# Tasks and exercises
A: Translate this sentence from the performance checklist into Spanish: "For each step, classify by type (CPU, I/O-DB, I/O-Network, I/O-File, Architecture, External, Cache) and scan for performance concerns."
B: Copy out the performance checklist word for word, taking everything from "For each step, classify" down to "data loaded twice?".

# Given passage
Step 2: Classify & Suspicion Scan

For each step, classify by type (CPU, I/O-DB, I/O-Network, I/O-File, Architecture, External, Cache) and scan for performance concerns.

Suspicion checklist (minimum, not limitation):

Category	What to Look For
Connection management	Client created per-request? Missing pooling? Missing reuse?
Data flow	Data read multiple times? Over-fetching? Unnecessary transforms?
Async patterns	Sync I/O in async context? Sequential awaits without data dependency?
Resource lifecycle	Unclosed connections? Temp files? Memory accumulation in loop?
Configuration	Hardcoded timeouts? Default pool sizes? Missing batch size config?
Redundant work	Same validation at multiple layers? Same data loaded twice?
Architecture	N+1 in loop? Batch API unused? Cache infra unused? Sequential-when-parallel?

# Data extract
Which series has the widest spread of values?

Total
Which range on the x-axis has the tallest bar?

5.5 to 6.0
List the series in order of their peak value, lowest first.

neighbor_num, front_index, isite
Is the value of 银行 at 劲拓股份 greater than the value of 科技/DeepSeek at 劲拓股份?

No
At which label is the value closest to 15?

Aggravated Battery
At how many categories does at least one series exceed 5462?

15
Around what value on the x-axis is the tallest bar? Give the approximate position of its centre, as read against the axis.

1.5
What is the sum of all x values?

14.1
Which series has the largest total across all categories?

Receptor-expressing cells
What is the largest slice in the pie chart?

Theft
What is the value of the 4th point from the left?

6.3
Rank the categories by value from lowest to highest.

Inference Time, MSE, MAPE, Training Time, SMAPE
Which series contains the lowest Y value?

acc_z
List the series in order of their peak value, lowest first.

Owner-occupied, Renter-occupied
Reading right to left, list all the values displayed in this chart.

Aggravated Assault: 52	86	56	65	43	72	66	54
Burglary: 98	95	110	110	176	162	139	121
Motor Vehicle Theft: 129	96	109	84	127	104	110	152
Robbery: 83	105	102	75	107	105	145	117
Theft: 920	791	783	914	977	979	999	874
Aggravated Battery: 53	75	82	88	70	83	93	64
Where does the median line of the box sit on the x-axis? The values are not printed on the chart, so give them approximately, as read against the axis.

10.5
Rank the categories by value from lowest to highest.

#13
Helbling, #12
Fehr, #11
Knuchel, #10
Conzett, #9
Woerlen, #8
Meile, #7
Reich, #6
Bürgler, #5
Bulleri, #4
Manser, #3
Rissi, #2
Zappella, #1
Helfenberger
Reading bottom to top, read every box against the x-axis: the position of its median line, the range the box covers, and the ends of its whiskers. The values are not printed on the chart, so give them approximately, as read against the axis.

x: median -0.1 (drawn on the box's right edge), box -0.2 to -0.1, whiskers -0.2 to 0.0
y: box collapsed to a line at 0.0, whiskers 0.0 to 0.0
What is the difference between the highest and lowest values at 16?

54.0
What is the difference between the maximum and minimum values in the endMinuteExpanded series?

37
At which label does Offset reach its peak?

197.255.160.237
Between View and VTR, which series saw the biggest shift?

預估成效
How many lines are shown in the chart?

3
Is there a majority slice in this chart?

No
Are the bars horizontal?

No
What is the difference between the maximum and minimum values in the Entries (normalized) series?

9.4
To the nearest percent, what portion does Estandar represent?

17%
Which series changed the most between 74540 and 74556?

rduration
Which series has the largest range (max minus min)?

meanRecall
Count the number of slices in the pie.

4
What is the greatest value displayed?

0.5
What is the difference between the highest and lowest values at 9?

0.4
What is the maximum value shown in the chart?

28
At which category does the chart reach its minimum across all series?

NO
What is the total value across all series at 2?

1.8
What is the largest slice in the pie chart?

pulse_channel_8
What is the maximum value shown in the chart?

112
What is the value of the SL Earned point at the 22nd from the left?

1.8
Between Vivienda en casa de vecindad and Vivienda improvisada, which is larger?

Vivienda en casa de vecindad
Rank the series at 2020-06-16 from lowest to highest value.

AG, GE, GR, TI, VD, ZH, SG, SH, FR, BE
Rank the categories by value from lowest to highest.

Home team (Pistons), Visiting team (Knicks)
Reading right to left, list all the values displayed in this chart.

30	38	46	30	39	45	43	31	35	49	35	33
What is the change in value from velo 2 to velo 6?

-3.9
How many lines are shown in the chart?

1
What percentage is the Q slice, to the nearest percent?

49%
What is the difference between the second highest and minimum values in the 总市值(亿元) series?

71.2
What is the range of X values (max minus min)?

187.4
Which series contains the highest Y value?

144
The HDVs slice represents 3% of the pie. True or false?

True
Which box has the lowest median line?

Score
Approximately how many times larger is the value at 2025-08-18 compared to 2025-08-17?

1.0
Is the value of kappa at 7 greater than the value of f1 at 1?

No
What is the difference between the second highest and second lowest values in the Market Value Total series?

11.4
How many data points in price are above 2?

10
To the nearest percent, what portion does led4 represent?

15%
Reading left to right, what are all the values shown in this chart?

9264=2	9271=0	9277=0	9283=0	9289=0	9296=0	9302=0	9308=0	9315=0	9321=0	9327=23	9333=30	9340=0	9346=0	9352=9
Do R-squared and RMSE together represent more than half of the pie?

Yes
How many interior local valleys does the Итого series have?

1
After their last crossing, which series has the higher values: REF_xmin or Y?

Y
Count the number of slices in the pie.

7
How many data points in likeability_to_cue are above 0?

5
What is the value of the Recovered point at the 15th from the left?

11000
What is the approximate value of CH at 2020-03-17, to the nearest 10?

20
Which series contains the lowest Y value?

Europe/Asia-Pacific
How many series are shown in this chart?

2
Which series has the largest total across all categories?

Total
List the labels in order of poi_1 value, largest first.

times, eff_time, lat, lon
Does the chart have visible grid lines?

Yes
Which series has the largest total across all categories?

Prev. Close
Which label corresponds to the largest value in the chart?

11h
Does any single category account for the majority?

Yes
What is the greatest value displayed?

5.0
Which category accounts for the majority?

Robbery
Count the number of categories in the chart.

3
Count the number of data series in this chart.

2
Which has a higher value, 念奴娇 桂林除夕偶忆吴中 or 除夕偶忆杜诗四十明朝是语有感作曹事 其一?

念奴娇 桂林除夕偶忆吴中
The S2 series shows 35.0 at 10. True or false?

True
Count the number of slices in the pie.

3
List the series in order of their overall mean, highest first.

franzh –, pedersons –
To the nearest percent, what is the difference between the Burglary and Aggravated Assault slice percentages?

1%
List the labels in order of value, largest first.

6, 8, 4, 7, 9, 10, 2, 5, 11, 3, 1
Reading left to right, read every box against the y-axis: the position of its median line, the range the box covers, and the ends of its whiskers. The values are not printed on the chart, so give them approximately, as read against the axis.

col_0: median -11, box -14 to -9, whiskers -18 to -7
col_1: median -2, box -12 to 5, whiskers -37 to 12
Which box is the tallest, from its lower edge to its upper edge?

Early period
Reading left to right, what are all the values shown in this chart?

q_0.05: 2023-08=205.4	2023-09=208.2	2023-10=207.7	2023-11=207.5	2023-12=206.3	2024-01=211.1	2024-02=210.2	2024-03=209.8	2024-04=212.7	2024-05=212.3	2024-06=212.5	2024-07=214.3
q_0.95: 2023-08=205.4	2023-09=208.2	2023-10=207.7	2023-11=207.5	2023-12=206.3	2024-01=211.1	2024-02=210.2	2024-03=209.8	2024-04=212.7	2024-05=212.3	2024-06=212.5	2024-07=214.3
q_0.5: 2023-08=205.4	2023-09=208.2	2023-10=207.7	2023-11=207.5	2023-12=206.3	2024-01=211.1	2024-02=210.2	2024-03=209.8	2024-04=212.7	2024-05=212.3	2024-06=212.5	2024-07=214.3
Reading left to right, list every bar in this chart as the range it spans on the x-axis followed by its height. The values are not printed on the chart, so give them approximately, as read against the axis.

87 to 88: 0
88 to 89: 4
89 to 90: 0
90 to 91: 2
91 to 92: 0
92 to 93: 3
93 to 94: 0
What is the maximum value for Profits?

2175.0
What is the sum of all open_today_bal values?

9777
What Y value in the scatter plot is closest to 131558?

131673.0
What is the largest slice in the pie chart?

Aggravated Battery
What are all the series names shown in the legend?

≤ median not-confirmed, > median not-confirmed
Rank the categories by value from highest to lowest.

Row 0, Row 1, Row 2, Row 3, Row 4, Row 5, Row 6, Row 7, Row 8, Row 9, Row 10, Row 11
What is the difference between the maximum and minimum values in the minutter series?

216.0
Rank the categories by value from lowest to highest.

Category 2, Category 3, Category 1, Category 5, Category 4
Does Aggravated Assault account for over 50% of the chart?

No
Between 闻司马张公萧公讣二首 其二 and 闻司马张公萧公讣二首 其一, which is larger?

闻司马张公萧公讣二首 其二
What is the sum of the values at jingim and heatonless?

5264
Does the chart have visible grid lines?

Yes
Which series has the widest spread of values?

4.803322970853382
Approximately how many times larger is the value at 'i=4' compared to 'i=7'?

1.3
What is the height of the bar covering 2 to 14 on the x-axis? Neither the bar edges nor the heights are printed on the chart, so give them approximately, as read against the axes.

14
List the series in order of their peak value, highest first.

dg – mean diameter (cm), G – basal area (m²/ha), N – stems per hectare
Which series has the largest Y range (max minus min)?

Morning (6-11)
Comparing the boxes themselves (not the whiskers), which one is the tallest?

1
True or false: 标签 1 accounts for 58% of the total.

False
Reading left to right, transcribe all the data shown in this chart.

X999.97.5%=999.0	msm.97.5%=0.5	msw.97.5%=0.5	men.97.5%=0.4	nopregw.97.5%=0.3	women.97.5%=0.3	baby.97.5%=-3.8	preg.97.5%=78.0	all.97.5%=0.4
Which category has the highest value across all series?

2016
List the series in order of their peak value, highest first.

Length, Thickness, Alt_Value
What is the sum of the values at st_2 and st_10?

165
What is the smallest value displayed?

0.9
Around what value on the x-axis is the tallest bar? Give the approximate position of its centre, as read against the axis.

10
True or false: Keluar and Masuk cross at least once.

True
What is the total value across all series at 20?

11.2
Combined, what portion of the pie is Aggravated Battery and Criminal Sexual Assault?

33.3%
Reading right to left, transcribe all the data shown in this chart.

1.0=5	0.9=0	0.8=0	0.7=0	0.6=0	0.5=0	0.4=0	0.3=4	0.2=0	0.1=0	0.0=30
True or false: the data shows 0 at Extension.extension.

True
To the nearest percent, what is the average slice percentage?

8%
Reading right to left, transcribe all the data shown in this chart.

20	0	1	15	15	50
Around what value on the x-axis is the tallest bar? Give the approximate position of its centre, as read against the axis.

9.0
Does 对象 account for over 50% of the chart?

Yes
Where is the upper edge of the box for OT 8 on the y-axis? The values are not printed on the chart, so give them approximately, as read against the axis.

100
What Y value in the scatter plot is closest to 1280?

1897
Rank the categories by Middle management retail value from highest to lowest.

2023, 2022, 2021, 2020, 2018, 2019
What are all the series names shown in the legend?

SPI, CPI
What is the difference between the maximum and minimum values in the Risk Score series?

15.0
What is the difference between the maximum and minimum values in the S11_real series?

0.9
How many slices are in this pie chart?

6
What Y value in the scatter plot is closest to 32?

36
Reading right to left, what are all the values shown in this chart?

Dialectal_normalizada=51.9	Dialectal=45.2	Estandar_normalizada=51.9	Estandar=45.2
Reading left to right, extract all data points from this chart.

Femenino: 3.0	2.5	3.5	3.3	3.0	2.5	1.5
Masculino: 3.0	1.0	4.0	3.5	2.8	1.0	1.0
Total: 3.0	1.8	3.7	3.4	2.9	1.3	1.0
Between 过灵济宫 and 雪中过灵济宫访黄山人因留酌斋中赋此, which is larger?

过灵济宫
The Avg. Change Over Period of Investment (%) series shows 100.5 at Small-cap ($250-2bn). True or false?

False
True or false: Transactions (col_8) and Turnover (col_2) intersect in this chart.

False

# Responses in order
A: Para cada paso, clasifícalo por tipo (CPU, E/S-BD, E/S-Red, E/S-Archivo, Arquitectura, Externo, Caché) y revísalo en busca de problemas de rendimiento.

B:
For each step, classify by type (CPU, I/O-DB, I/O-Network, I/O-File, Architecture, External, Cache) and scan for performance concerns.

Suspicion checklist (minimum, not limitation):

Category	What to Look For
Connection management	Client created per-request? Missing pooling? Missing reuse?
Data flow	Data read multiple times? Over-fetching? Unnecessary transforms?
Async patterns	Sync I/O in async context? Sequential awaits without data dependency?
Resource lifecycle	Unclosed connections? Temp files? Memory accumulation in loop?
Configuration	Hardcoded timeouts? Default pool sizes? Missing batch size config?
Redundant work	Same validation at multiple layers? Same data loaded twice?